- The Board of Trustees for UFT Charter School in Brooklyn’s East New York neighborhood voted last week to give up its charter and become a traditional public school, according to a press release.
- UFT President Michael Mulgrew said students, parents and teachers told the board they wanted to be part of the broader public school community, and educators say students will have better access to Advanced Placement, technology, math and dual-language courses, as well as sports programs.
- The union-run school, operated by the United Federation of Teachers, admits 9th-graders with low proficiency scores, and SUNY cited the school’s successful graduation rates in its most-recent five-year charter renewal report. Results from 2018-19 show a higher graduation rate than both the citywide average and the average for schools with similar demographics. The school has 180 students and 18 staff members.
UFT’s school was chartered in 2005 and closed its elementary and middle grades in 2015 to focus on high school students. Its success is considered the result of the school identifying students at academic risk early and putting a system in place to ensure their graduation.
The number of charter schools has grown rapidly over the past 15 years. Their popularity is fueled in part by the fact they have a greater level of freedom from rules public schools must follow, giving them more leeway to innovate. As schools of choice, they can be built around specific education models and cultures. They are not unionized and are held accountable to appointed boards and authorizers.
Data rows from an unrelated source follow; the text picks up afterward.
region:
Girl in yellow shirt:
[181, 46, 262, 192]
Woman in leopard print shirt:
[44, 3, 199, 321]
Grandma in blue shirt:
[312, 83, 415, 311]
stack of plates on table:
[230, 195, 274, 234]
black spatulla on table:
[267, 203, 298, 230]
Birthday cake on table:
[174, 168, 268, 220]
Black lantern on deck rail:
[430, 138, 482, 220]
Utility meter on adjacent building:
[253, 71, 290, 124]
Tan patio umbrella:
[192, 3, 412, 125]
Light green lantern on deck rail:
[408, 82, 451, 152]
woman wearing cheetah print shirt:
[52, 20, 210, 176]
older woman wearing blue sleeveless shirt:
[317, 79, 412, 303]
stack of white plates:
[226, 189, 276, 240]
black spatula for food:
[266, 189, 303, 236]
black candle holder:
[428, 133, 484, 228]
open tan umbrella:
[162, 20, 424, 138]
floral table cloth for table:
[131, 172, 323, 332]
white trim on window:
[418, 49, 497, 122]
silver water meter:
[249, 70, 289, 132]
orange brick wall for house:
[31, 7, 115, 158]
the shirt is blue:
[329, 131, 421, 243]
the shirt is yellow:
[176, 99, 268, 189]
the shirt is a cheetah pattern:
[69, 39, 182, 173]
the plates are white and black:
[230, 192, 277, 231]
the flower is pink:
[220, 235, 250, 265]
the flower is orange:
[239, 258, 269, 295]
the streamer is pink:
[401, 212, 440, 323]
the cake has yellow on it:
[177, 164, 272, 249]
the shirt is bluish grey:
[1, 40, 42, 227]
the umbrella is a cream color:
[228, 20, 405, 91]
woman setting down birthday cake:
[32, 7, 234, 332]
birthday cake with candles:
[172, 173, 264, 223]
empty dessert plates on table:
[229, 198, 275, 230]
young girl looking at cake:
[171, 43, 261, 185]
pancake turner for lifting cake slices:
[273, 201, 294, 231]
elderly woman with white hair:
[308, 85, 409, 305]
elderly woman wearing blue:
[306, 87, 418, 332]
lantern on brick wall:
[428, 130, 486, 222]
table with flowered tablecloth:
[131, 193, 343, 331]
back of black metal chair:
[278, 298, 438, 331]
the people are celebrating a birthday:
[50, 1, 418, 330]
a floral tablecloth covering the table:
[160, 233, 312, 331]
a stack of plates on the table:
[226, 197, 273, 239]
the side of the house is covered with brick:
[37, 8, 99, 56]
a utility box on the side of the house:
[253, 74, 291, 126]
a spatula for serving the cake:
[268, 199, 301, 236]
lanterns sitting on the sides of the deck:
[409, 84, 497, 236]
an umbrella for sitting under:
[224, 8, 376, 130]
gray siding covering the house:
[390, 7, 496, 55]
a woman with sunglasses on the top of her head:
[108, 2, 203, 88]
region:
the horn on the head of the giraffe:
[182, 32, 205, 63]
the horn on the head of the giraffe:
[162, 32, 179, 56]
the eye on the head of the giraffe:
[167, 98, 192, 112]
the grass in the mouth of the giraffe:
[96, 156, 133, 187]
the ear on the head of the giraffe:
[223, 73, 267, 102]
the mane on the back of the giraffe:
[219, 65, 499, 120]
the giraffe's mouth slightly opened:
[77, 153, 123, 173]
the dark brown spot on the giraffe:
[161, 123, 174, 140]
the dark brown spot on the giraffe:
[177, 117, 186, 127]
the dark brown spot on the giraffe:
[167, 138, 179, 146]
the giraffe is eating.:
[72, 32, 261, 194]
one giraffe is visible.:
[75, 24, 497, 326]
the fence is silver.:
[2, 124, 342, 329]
But despite their benefits and recent growth, charter schools are losing favor with segments of the public as well as elected officials, with top presidential candidates like Bernie Sanders and Elizabeth Warren backing away from their support. Charters are also often criticized as operating without public oversight while still receiving a share of resources allocated for public schools.
In Los Angeles, last year’s teachers strike resulted in a moratorium on new charter schools. And in Chicago, applications for new charters dropped 50% over a three-year period between 2016 and 2019. No new charter applications were filed in 2019
— a significant change from 2014-15, when 16 schools applied for a new charter in the city. The previous year, the district rejected three new charter proposals. And in 2017, only one of nine proposals was approved.
A report by the Center on Reinventing Public Education at the University of Washington Bothell found that, in Los Angeles and San Diego, half the enrollment losses of public schools were caused by charter schools. In Oakland, the effect of charters was more profound, with 75% of students who left public schools going to a charter.